What needs to be done | For the entries below, the expected answer is the line with "right ankle: (330, 240)", the line with "right ear: (367, 153)", and every line between them, exactly as written, and nothing more.

Given records |
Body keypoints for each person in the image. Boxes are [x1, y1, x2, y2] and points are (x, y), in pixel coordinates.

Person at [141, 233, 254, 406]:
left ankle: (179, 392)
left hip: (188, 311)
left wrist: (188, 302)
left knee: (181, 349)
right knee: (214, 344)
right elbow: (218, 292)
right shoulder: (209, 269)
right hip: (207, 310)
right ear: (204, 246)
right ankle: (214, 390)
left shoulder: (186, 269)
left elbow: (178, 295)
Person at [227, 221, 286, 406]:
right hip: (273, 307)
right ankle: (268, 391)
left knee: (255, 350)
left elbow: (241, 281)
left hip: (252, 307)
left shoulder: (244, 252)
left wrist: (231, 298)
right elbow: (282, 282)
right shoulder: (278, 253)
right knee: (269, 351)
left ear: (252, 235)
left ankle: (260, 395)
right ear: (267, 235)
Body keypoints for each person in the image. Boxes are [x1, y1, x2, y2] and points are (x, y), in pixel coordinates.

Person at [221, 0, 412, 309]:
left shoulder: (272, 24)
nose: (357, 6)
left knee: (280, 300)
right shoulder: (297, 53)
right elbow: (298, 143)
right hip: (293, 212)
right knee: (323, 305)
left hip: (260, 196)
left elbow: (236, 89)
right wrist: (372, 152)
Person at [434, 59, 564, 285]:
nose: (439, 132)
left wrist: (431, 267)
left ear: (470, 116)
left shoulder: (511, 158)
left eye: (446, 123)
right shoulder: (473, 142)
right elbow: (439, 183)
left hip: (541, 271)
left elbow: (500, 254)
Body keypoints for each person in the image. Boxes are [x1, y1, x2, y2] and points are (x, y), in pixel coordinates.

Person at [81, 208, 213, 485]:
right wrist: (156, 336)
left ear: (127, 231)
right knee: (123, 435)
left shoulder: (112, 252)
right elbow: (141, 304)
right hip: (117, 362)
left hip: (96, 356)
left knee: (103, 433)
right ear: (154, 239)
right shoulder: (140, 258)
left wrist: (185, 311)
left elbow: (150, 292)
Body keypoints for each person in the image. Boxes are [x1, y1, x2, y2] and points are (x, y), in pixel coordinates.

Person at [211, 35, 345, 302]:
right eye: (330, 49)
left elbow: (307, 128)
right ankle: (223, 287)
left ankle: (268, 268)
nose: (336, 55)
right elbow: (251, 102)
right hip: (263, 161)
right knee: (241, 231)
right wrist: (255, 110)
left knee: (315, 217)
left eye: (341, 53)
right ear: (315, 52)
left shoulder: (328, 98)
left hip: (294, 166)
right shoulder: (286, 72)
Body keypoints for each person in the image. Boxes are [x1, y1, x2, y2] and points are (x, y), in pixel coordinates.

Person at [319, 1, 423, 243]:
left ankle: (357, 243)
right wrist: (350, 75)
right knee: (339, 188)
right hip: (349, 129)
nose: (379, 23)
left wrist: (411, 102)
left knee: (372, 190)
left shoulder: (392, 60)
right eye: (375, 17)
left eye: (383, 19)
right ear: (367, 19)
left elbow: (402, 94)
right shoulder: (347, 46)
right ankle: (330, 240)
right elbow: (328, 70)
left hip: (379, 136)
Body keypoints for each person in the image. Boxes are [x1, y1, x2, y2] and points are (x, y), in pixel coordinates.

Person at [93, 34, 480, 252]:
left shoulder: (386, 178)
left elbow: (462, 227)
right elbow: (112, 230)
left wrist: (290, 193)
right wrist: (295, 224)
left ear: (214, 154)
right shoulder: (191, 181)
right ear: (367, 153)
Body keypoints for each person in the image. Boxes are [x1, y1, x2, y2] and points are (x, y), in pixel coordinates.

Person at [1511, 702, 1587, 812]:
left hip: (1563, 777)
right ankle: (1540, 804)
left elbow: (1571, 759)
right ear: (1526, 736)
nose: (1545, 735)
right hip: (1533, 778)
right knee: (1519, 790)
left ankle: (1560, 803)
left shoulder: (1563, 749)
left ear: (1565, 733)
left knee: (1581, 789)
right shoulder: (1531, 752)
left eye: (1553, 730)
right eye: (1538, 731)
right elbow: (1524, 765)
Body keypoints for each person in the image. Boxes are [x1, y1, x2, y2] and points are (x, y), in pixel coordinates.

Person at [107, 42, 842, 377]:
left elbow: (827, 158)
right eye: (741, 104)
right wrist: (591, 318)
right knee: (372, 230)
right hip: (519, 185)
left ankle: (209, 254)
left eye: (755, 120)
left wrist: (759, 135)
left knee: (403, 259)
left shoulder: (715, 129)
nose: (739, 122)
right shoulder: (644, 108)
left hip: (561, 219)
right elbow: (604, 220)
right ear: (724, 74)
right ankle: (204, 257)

Answer space |
right ankle: (330, 240)
right elbow: (328, 70)
left hip: (379, 136)
Body keypoints for each person in the image. Boxes are [x1, y1, x2, y2] and points are (x, y), in pixel coordinates.

Person at [93, 34, 480, 252]:
left shoulder: (386, 178)
left elbow: (462, 227)
right elbow: (112, 230)
left wrist: (290, 193)
right wrist: (295, 224)
left ear: (214, 154)
right shoulder: (191, 181)
right ear: (367, 153)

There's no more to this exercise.